• Exercise requirements: Output every line of the material below as a JSON list of strings, one string per line, with blank lines and the pictures left out.

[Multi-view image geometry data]

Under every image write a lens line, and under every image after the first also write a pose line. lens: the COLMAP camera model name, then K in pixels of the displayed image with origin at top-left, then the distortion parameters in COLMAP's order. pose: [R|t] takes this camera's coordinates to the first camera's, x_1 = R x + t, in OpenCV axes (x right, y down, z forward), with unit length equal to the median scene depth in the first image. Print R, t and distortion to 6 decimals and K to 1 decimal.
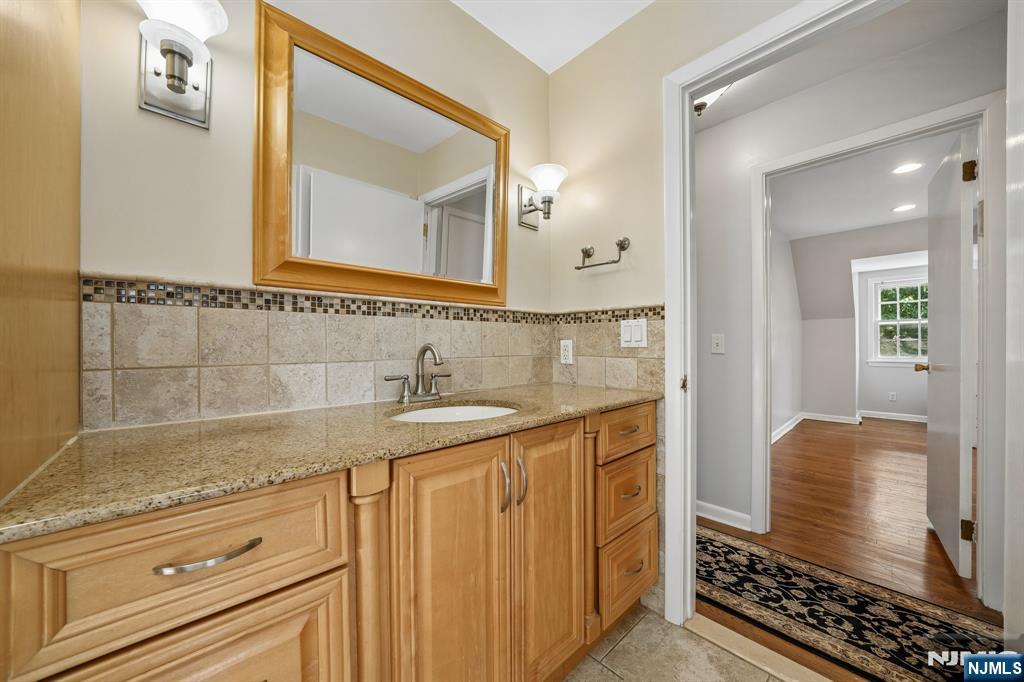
lens RADIAL K [[360.4, 0, 509.1], [0, 360.4, 346.7], [0, 0, 1]] dist [-0.020430, 0.000826]
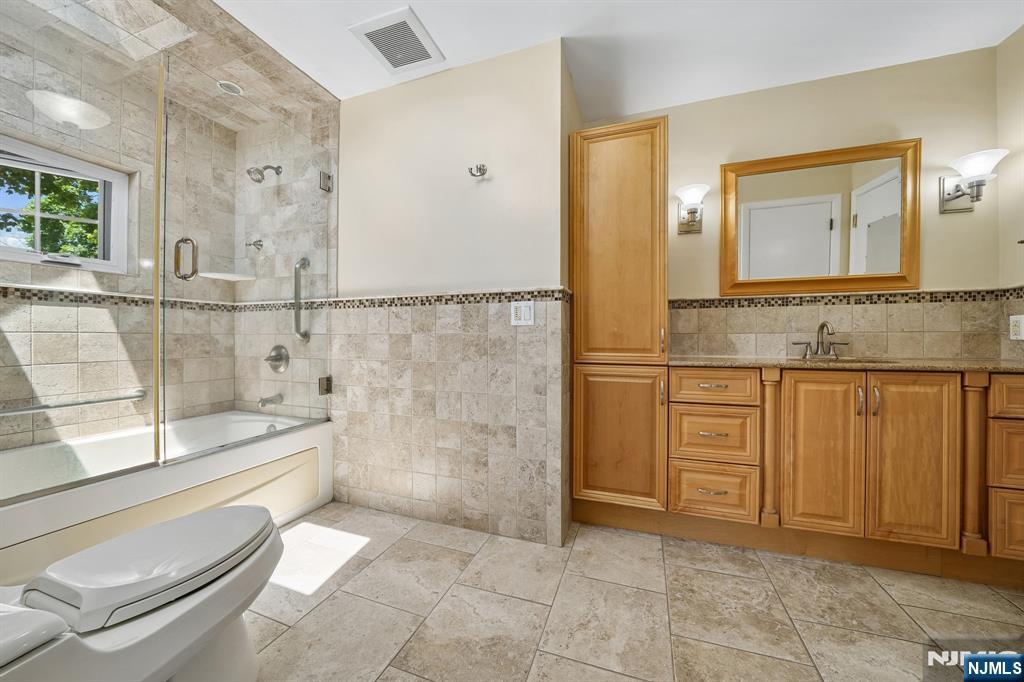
lens RADIAL K [[360.4, 0, 515.1], [0, 360.4, 339.9], [0, 0, 1]] dist [-0.020430, 0.000826]
pose [[0.460661, 0.007339, -0.887546, 0.506390], [-0.002733, 0.999973, 0.006850, 0.061836], [0.887572, -0.000730, 0.460669, -0.874143]]
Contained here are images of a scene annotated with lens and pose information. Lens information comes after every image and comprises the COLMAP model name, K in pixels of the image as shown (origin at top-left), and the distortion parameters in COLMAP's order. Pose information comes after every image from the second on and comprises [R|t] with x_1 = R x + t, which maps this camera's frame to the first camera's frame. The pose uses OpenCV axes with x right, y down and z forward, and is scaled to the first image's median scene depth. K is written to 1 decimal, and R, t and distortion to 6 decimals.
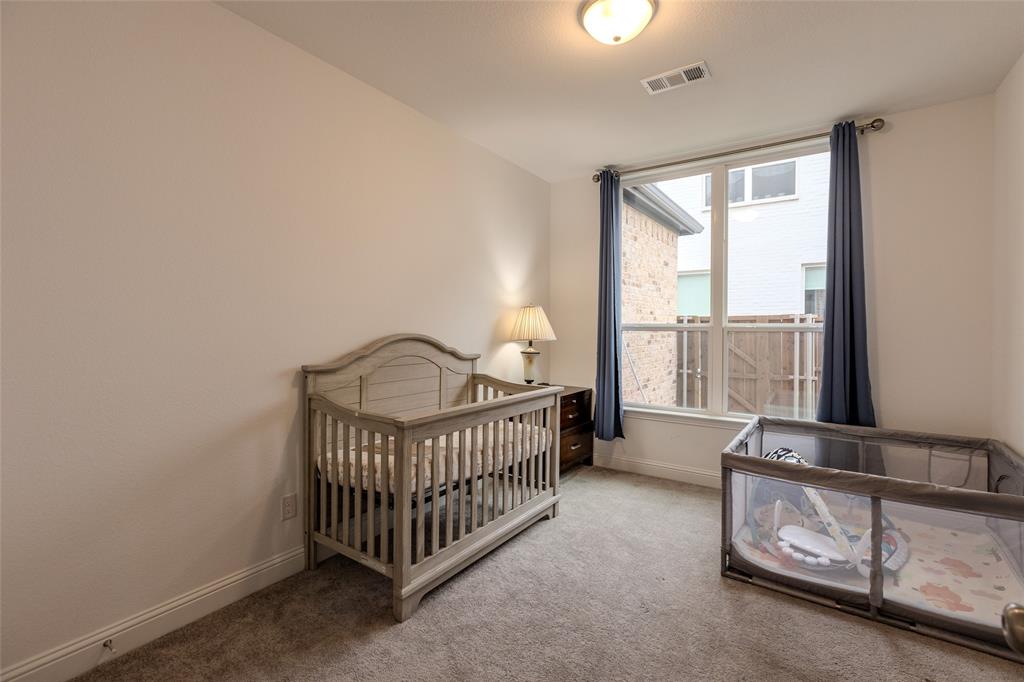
lens RADIAL K [[455.2, 0, 511.1], [0, 455.2, 331.5], [0, 0, 1]] dist [0.000406, 0.000161]
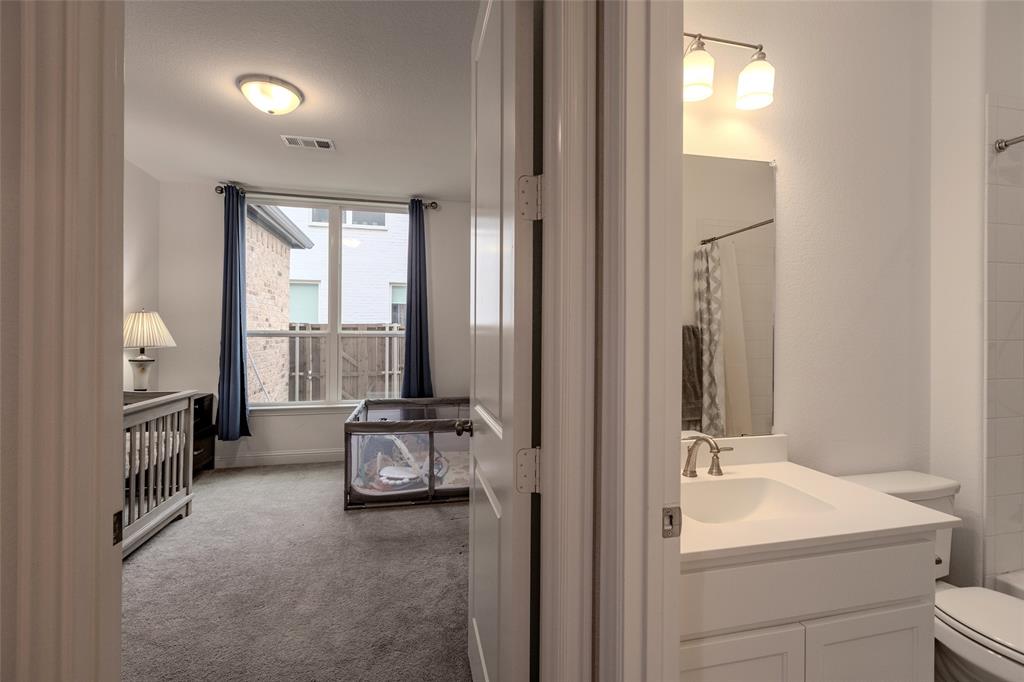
lens RADIAL K [[455.2, 0, 511.1], [0, 455.2, 331.5], [0, 0, 1]] dist [0.000406, 0.000161]
pose [[0.673181, 0.005363, 0.739459, -0.151116], [0.004099, 0.999931, -0.010984, 0.000109], [-0.739467, 0.010426, 0.673112, -0.215119]]
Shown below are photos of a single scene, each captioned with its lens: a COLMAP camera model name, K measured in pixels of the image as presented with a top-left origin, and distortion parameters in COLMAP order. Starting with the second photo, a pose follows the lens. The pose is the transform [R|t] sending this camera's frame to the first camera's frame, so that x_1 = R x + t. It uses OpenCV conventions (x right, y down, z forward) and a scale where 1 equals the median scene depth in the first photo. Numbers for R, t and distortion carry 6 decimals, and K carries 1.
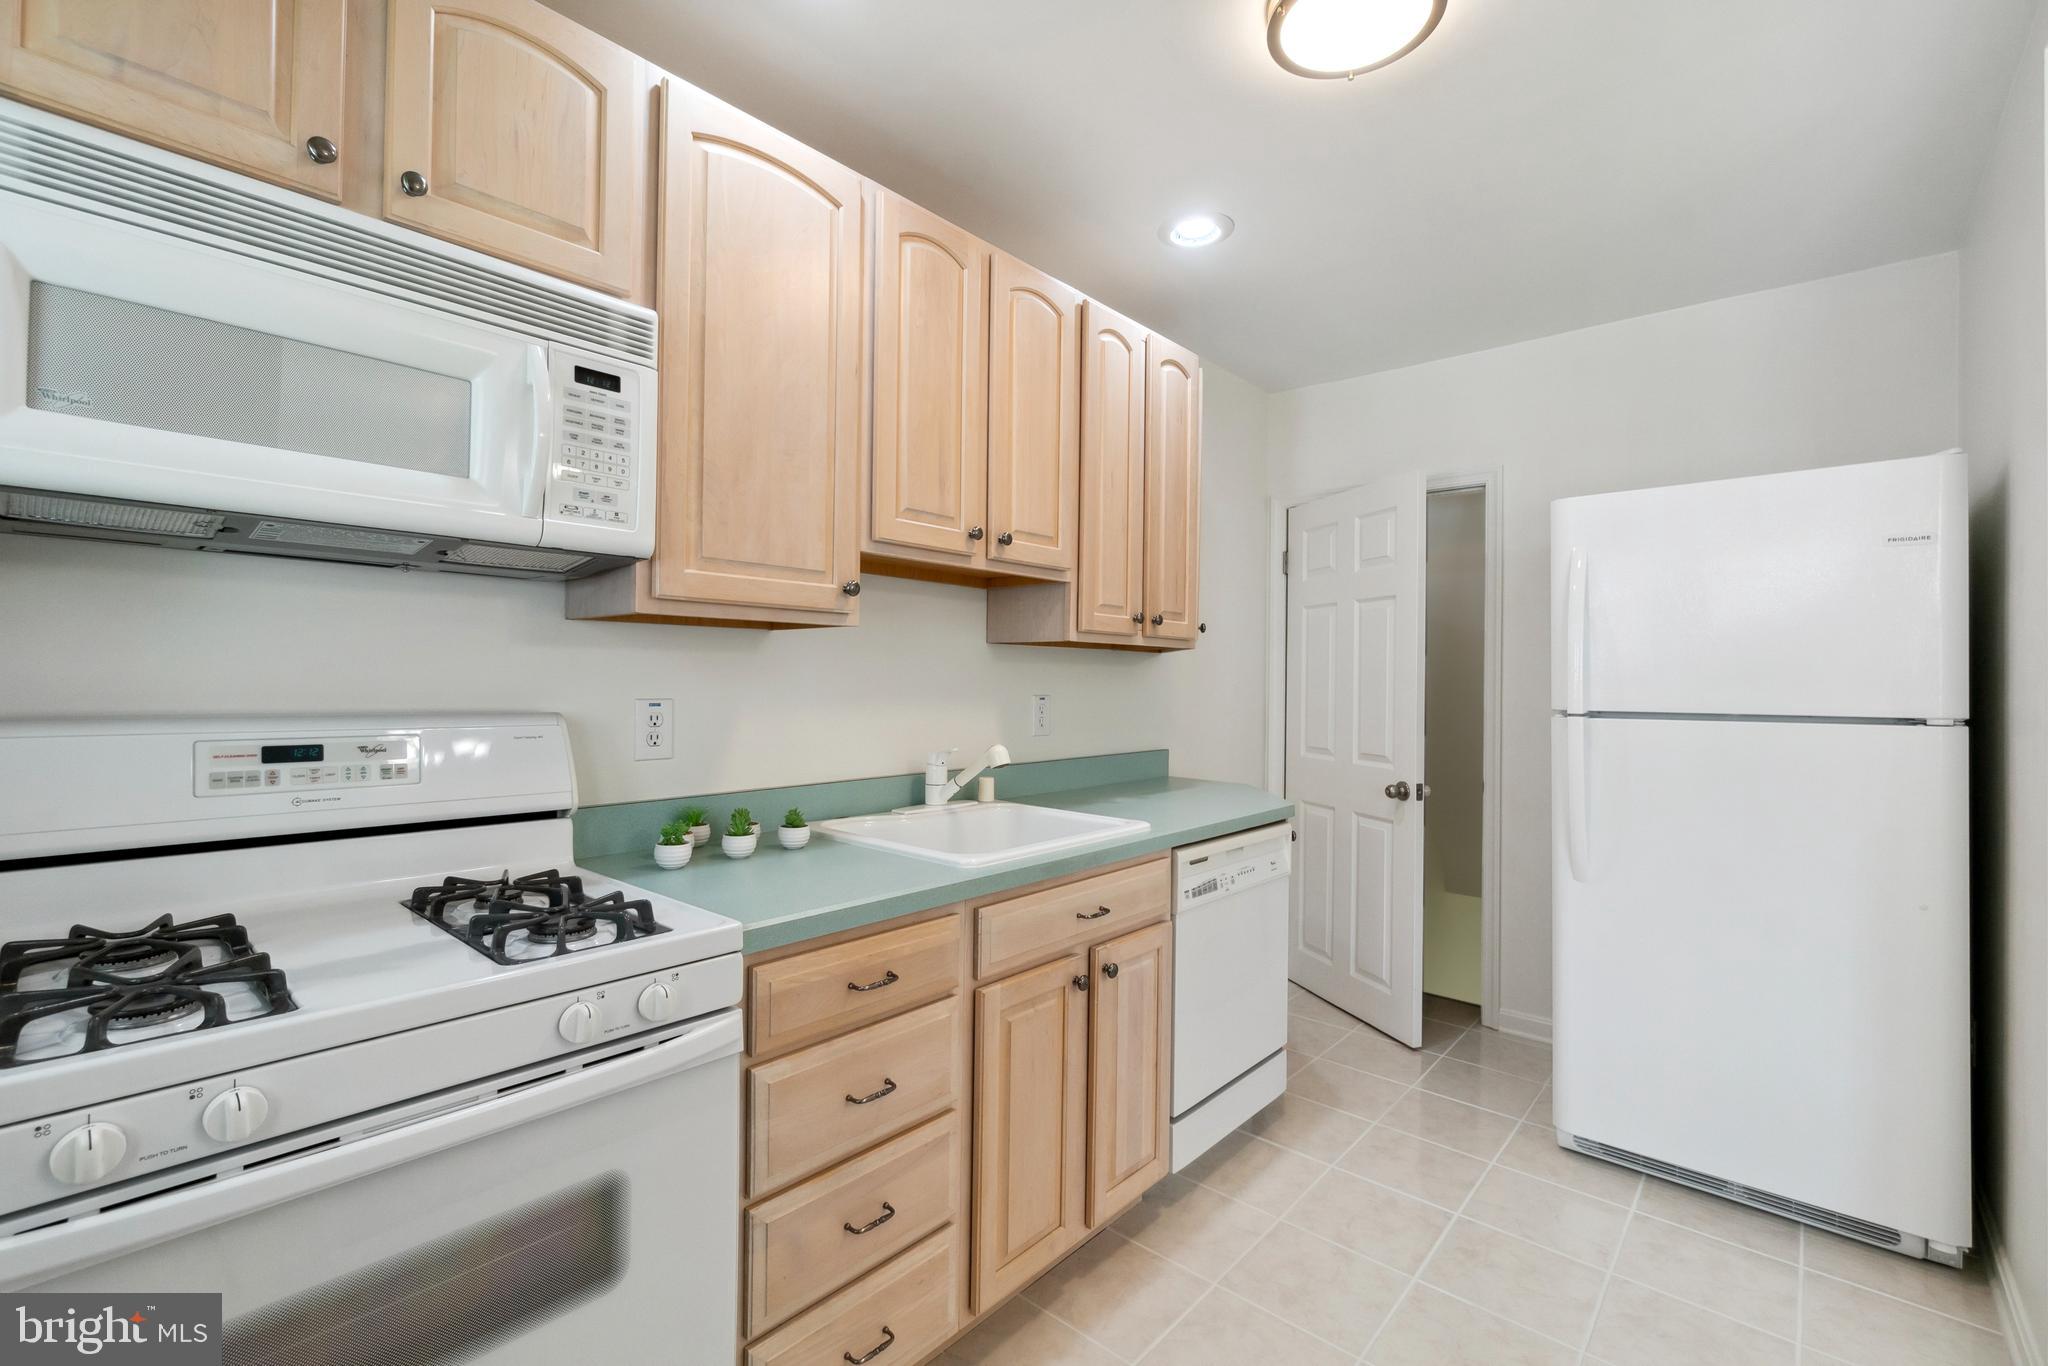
lens RADIAL K [[886.9, 0, 1025.6], [0, 886.9, 676.9], [0, 0, 1]] dist [-0.003712, -0.000277]
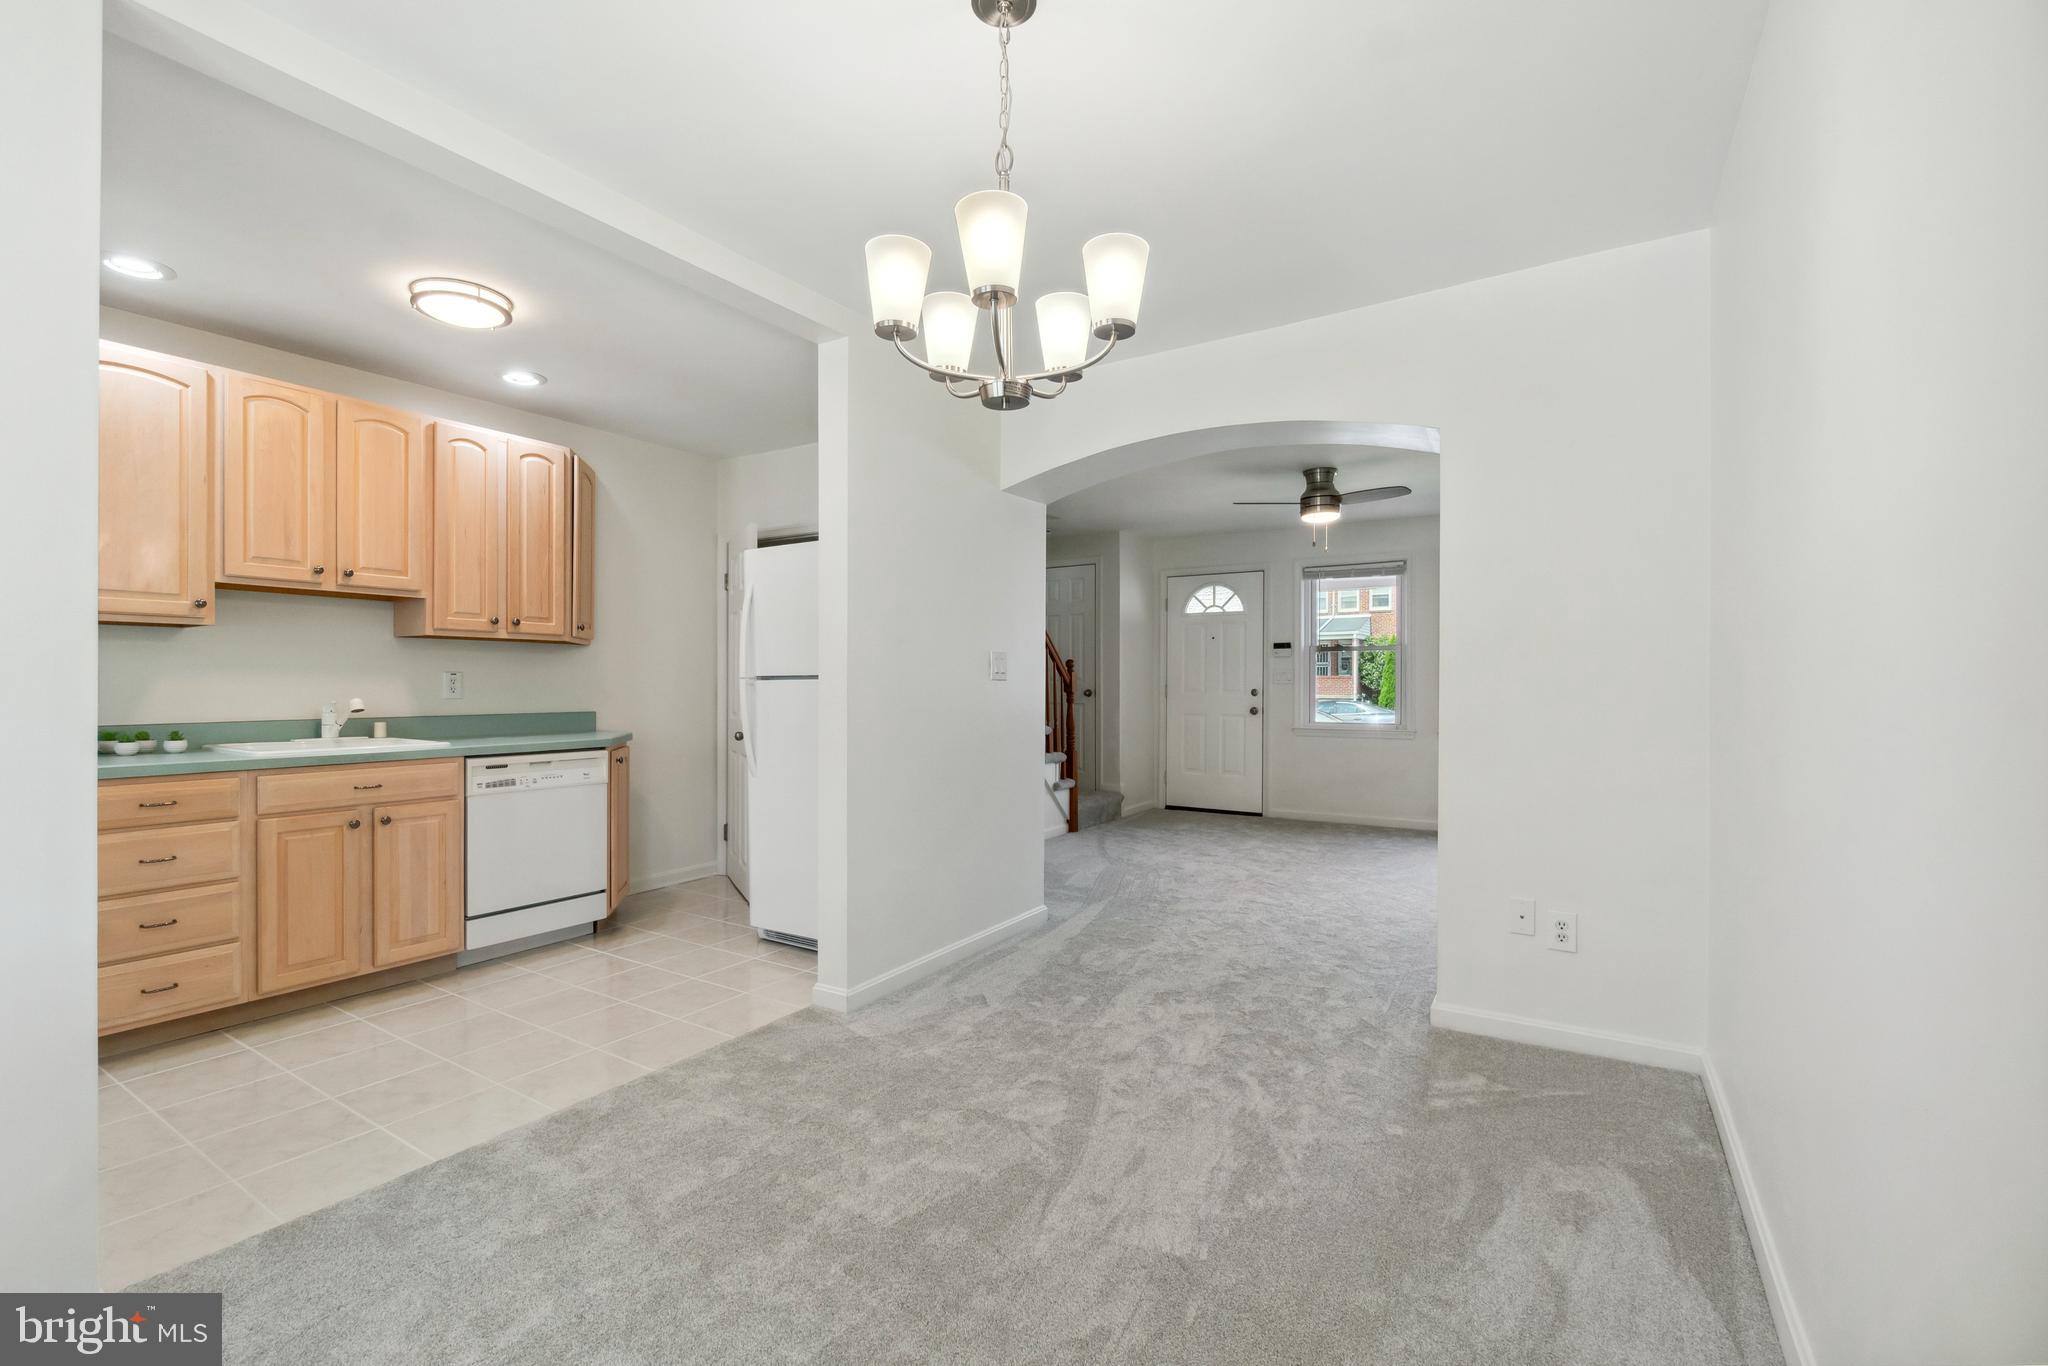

• Worked solution:
[
  "Under every image write a lens line, and under every image after the first also write a pose line. lens: the COLMAP camera model name, then K in pixels of the displayed image with origin at top-left, then the distortion parameters in COLMAP's order. pose: [R|t] takes this camera's coordinates to the first camera's, x_1 = R x + t, in OpenCV axes (x right, y down, z forward), with unit length equal to the median scene depth in the first image. Print R, t and distortion to 6 decimals and K to 1 decimal.",
  "lens RADIAL K [[360.4, 0, 509.1], [0, 360.4, 346.7], [0, 0, 1]] dist [-0.020430, 0.000826]",
  "lens RADIAL K [[360.4, 0, 515.1], [0, 360.4, 339.9], [0, 0, 1]] dist [-0.020430, 0.000826]",
  "pose [[0.460661, 0.007339, -0.887546, 0.506390], [-0.002733, 0.999973, 0.006850, 0.061836], [0.887572, -0.000730, 0.460669, -0.874143]]",
  "Contained here are images of a scene annotated with lens and pose information. Lens information comes after every image and comprises the COLMAP model name, K in pixels of the image as shown (origin at top-left), and the distortion parameters in COLMAP's order. Pose information comes after every image from the second on and comprises [R|t] with x_1 = R x + t, which maps this camera's frame to the first camera's frame. The pose uses OpenCV axes with x right, y down and z forward, and is scaled to the first image's median scene depth. K is written to 1 decimal, and R, t and distortion to 6 decimals.",
  "lens RADIAL K [[455.2, 0, 511.1], [0, 455.2, 331.5], [0, 0, 1]] dist [0.000406, 0.000161]",
  "lens RADIAL K [[455.2, 0, 511.1], [0, 455.2, 331.5], [0, 0, 1]] dist [0.000406, 0.000161]",
  "pose [[0.673181, 0.005363, 0.739459, -0.151116], [0.004099, 0.999931, -0.010984, 0.000109], [-0.739467, 0.010426, 0.673112, -0.215119]]",
  "Shown below are photos of a single scene, each captioned with its lens: a COLMAP camera model name, K measured in pixels of the image as presented with a top-left origin, and distortion parameters in COLMAP order. Starting with the second photo, a pose follows the lens. The pose is the transform [R|t] sending this camera's frame to the first camera's frame, so that x_1 = R x + t. It uses OpenCV conventions (x right, y down, z forward) and a scale where 1 equals the median scene depth in the first photo. Numbers for R, t and distortion carry 6 decimals, and K carries 1.",
  "lens RADIAL K [[886.9, 0, 1025.6], [0, 886.9, 676.9], [0, 0, 1]] dist [-0.003712, -0.000277]"
]